> WHAT THE TASK ASKS
Go through the listing below and copy out every line that contains the word "position".

──────── SUPPLIED RECORDS

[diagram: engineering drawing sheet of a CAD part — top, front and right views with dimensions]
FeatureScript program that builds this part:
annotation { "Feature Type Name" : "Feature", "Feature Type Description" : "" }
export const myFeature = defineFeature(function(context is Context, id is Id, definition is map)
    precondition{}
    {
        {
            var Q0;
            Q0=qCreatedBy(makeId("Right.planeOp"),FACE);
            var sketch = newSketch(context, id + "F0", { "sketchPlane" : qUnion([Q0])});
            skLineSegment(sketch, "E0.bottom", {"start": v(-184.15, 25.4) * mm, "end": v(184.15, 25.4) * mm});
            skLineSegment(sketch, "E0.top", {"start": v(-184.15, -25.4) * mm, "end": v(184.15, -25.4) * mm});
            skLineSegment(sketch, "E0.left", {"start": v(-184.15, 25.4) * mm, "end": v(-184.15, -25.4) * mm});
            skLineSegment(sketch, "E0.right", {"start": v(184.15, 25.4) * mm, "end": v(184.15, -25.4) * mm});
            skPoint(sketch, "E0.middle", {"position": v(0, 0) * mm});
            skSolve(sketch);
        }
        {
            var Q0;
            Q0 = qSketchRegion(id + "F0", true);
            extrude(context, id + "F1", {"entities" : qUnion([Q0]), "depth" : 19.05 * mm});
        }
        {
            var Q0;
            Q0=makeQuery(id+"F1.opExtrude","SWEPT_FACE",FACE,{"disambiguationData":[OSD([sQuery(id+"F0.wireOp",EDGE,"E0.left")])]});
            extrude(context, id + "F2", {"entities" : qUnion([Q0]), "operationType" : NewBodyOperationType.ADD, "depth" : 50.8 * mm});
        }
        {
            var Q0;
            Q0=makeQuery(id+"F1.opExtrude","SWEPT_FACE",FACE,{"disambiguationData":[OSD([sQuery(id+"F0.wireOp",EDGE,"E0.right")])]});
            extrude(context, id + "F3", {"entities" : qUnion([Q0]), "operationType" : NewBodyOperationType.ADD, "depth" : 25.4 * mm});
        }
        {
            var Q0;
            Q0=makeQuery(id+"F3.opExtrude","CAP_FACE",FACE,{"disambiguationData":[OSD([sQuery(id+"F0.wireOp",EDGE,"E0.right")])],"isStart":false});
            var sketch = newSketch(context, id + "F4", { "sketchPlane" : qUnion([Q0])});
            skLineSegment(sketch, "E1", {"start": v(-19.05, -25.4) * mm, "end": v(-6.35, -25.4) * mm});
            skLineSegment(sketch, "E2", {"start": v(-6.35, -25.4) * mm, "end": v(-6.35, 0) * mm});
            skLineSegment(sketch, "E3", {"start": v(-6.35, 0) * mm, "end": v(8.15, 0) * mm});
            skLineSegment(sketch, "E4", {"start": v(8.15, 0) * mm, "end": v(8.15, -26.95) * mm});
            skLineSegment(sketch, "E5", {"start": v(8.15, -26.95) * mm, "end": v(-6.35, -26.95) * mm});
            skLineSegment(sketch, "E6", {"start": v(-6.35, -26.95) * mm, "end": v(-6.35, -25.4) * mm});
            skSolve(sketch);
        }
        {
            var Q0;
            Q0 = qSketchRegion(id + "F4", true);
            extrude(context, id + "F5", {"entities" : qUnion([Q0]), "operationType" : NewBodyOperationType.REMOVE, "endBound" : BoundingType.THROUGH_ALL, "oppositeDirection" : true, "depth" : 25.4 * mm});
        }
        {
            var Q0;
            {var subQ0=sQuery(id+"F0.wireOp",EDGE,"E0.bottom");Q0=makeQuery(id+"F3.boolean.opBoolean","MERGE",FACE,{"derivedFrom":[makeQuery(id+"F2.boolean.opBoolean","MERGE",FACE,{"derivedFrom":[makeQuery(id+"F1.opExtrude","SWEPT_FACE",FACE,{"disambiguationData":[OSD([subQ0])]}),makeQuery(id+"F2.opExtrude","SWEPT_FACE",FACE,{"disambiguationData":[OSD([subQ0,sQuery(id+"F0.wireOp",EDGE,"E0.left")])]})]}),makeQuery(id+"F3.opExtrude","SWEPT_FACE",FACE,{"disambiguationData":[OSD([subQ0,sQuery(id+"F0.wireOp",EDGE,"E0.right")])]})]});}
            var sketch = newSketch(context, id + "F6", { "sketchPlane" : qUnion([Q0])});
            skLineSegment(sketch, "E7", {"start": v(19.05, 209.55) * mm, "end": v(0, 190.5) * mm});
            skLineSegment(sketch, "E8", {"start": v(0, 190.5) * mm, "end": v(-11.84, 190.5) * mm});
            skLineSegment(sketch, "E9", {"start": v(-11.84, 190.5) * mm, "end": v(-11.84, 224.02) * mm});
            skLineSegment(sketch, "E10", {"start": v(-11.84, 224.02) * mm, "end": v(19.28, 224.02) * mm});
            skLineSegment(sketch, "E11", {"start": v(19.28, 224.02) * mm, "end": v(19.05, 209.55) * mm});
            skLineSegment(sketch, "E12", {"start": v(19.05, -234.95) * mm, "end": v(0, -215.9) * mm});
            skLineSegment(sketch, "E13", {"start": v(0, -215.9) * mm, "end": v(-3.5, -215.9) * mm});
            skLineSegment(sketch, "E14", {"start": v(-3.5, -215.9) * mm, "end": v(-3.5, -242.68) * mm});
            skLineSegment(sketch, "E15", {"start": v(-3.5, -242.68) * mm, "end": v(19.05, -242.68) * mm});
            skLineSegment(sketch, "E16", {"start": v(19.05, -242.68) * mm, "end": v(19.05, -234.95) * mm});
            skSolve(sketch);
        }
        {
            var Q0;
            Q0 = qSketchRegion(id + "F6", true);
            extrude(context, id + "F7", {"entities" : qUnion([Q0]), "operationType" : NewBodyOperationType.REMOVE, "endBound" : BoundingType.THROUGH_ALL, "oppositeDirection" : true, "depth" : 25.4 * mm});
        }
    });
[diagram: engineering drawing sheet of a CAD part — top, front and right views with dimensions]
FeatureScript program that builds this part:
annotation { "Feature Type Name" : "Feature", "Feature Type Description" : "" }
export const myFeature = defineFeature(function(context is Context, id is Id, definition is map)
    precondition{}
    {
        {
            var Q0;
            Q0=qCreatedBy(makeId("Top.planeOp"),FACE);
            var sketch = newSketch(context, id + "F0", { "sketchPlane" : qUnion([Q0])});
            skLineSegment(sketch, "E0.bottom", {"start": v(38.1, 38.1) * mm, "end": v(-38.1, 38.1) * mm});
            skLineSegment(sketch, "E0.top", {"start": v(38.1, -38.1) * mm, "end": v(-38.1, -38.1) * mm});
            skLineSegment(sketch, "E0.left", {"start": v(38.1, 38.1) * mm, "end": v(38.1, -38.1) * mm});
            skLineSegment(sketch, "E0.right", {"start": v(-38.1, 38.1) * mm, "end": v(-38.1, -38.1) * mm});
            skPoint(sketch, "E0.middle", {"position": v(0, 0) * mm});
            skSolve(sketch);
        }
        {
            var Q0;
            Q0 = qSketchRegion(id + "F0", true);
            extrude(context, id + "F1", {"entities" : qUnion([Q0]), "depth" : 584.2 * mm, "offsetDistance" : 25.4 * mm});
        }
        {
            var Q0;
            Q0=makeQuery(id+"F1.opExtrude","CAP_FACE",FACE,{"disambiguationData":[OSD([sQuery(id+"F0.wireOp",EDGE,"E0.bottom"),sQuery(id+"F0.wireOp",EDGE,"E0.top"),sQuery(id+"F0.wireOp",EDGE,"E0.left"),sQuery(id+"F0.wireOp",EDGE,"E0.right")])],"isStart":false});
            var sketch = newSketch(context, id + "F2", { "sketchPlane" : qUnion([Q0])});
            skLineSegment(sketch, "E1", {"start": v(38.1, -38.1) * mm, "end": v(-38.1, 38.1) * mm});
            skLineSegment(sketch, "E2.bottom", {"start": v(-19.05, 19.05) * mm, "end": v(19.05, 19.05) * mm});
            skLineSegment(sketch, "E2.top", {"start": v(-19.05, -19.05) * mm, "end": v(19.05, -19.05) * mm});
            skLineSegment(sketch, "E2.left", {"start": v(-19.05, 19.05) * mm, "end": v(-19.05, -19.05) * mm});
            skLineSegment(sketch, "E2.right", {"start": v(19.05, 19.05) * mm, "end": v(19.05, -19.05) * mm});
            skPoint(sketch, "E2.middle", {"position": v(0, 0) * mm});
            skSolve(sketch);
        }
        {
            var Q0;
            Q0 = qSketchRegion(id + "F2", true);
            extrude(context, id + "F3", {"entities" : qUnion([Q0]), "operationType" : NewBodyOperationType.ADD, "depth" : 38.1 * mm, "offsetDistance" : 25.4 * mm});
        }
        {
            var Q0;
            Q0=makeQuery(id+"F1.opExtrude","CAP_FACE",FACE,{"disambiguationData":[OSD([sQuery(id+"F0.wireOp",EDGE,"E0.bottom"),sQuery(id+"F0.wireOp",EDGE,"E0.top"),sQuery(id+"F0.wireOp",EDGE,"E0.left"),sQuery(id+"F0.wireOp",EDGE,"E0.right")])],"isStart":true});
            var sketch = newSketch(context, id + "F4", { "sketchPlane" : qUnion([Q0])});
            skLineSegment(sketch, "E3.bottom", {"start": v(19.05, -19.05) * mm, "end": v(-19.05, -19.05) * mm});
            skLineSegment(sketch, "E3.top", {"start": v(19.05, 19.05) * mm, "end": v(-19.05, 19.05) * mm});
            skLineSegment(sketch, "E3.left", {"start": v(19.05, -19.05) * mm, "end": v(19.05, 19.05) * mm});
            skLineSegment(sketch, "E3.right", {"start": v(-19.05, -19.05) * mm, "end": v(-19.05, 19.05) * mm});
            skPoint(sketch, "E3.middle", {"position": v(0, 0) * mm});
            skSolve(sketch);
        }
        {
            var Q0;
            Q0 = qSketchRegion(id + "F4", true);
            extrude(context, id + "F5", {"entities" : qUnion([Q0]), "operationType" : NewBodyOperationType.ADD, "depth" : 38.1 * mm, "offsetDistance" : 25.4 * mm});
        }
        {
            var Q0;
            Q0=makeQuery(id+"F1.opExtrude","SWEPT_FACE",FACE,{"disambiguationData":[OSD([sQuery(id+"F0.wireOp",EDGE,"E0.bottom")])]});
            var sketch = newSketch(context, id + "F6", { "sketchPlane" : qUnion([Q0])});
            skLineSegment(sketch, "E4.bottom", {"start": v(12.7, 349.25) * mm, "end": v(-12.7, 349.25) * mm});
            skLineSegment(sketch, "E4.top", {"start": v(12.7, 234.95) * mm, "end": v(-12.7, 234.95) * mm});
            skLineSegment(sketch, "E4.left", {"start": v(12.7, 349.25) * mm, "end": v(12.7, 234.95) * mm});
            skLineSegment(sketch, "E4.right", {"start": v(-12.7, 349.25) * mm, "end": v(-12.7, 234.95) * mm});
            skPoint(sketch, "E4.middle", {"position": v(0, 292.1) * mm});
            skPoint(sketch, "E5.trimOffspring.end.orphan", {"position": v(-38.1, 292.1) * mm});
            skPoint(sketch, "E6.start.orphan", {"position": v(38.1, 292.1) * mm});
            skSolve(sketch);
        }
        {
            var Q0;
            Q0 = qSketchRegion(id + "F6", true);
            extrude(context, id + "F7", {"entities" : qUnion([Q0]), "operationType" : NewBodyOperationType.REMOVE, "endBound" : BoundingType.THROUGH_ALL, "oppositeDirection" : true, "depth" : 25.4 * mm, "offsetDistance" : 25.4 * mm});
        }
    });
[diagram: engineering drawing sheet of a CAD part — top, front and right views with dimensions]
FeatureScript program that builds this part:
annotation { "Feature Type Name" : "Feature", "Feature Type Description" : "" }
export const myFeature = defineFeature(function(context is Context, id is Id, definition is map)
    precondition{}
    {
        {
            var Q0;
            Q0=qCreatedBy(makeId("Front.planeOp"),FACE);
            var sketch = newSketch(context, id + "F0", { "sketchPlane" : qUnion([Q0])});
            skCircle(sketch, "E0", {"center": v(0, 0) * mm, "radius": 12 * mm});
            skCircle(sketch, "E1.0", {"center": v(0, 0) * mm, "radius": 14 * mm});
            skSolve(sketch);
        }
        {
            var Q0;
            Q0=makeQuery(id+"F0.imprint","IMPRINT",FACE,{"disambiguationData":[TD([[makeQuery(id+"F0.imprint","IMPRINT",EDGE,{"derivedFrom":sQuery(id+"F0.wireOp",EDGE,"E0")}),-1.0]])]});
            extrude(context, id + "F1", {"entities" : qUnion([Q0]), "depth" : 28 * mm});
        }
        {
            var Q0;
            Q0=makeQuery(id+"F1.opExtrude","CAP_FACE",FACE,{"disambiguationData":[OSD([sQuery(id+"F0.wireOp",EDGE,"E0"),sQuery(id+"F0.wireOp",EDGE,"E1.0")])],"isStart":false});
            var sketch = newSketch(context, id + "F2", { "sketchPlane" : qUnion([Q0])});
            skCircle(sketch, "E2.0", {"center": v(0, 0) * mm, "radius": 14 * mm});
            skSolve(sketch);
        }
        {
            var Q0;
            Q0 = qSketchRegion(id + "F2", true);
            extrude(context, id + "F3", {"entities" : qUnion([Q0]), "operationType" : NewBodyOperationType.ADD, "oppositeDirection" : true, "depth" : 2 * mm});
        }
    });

────────────────

> TASK RESULT
            skPoint(sketch, "E0.middle", {"position": v(0, 0) * mm});
            skPoint(sketch, "E0.middle", {"position": v(0, 0) * mm});
            skPoint(sketch, "E2.middle", {"position": v(0, 0) * mm});
            skPoint(sketch, "E3.middle", {"position": v(0, 0) * mm});
            skPoint(sketch, "E4.middle", {"position": v(0, 292.1) * mm});
            skPoint(sketch, "E5.trimOffspring.end.orphan", {"position": v(-38.1, 292.1) * mm});
            skPoint(sketch, "E6.start.orphan", {"position": v(38.1, 292.1) * mm});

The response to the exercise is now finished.